Ryan used a mix of local and national sources, getting explanations from some of the top earners (and perspective from some of the bottom earners) and quotes from those who believe nonprofit workers should not be earning that much money. He also included the thoughts of those who believe nonprofit hospitals need to pay competitive salaries in order to bring competitive talent.
Another story looks at the role of charity care and how much of it is provided: “Only three of the nonprofit hospitals in central Puget Sound give away more than 2 percent of their care to the poor: Providence Regional in Everett, Saint Clare in Lakewood, and Saint Francis in Federal Way. The Washington Department of Health tracks those figures.”
David Wahlberg of the Wisconsin State Journal looked into the state’s nonprofit hospitals and found they “provided significantly less free health care and made more money than the national average in recent years.” Ninety-eight percent of Wisconsin’s hospitals are nonprofit, though the national average is closer to 59 percent, not including the 25 percent of hospitals that are run by the government and also tax-exempt.
Wahlberg focused on the budget surpluses and charity-care obligations of these nonprofit hospitals, reporting that the issues is “likely to take on more relevance this year in the state and the nation as unemployment soars and tax revenues plummet.”
Wahlberg reports: “The amounts of help provided by hospitals can vary greatly, according to an IRS survey of nonprofit hospitals released in 2007. Nearly half of the hospitals said they spent less than 3 percent of their budgets on charity care and bad debt; a fifth said they spent more than 10 percent of their budgets on those benefits.”
In part two of the series, Wahlberg looks at the question of whether a nonprofit hospital become too much like a business, focusing on St. Mary’s Hospital, which made a lot of money and gave relatively little charity care in recent years.
In part three, Wahlberg reports that some public officials are making nonprofit hospitals contribute more to their communities and that the troubled economy could expand this trend.
In a bid to maintain health coverage in communities where newspapers are stretched too thin, The Center for California Health Care Journalism has been hatched by the Annenberg School of Journalism at the University of Southern California and the California HealthCare Foundation to report on issues of concern to Californians.
Michael Parks of USC and the Center for California Health Care Journalism (left), Mike Tharp (center) and Danielle Gaines of the Merced Sun-Star
The foundation felt that coverage of health policy in California was disappearing. It wanted to know if foundations and nonprofits could underwrite quality journalism while keeping it independent. And so it initiated a “proof of concept” in which a small group of journalists does stories, completely independent of the foundation, which funded the pilot project with $239,000 for six months.
The result: “Sowing Hope,” a series in the Merced Sun-Star exploring the quest for a University of California medical school in Merced, a town in California’s San Joaquin Valley.
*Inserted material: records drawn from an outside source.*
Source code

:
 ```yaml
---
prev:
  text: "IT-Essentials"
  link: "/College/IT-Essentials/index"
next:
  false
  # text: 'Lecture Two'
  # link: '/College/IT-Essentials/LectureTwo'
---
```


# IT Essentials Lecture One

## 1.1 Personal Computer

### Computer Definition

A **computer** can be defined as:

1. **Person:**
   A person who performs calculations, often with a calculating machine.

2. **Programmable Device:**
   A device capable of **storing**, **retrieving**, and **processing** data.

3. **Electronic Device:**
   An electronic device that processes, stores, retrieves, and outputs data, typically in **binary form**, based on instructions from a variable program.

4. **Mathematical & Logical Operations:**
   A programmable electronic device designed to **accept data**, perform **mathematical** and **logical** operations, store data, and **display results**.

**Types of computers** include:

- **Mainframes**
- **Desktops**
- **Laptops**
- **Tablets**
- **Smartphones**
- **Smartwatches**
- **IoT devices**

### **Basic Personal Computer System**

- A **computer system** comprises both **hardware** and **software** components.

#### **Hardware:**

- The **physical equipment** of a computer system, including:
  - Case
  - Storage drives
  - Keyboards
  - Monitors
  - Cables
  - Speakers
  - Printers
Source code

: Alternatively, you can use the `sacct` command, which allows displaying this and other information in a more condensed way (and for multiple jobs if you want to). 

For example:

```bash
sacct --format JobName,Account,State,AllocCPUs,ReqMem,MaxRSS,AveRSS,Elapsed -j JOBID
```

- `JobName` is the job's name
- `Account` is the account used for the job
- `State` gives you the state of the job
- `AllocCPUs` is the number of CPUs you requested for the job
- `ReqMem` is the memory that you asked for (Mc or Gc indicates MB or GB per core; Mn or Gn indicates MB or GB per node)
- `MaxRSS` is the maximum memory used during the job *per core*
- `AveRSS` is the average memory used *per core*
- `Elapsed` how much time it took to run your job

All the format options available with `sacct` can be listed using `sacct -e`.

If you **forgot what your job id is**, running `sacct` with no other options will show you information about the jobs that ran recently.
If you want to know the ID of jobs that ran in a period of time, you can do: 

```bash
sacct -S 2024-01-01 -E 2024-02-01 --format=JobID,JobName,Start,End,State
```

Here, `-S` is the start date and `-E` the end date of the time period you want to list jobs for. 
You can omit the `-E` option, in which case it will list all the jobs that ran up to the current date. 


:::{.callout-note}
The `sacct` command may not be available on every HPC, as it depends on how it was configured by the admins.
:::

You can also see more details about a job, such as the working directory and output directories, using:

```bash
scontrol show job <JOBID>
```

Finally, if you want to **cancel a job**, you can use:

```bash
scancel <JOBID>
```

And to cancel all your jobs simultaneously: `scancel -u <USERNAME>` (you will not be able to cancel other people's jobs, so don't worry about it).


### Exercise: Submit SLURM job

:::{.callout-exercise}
Thanks to the blend of nonprofit and traditional journalism, the newspaper gave its readers an “up-close and extensive look at UC Merced’s hope for a medical school,” according to Sun-Star executive editor Mike Tharp said
The center is part of a growing trend of nonprofits actively reporting health stories. In recent months, the Kaiser Family Foundation announced plans for its own Kaiser Health News. The Kansas Health Institute – supported by foundations – employs writers and editors in its own news service, and the foundation-supported Web site Florida Health News collects stories and does some original health reporting.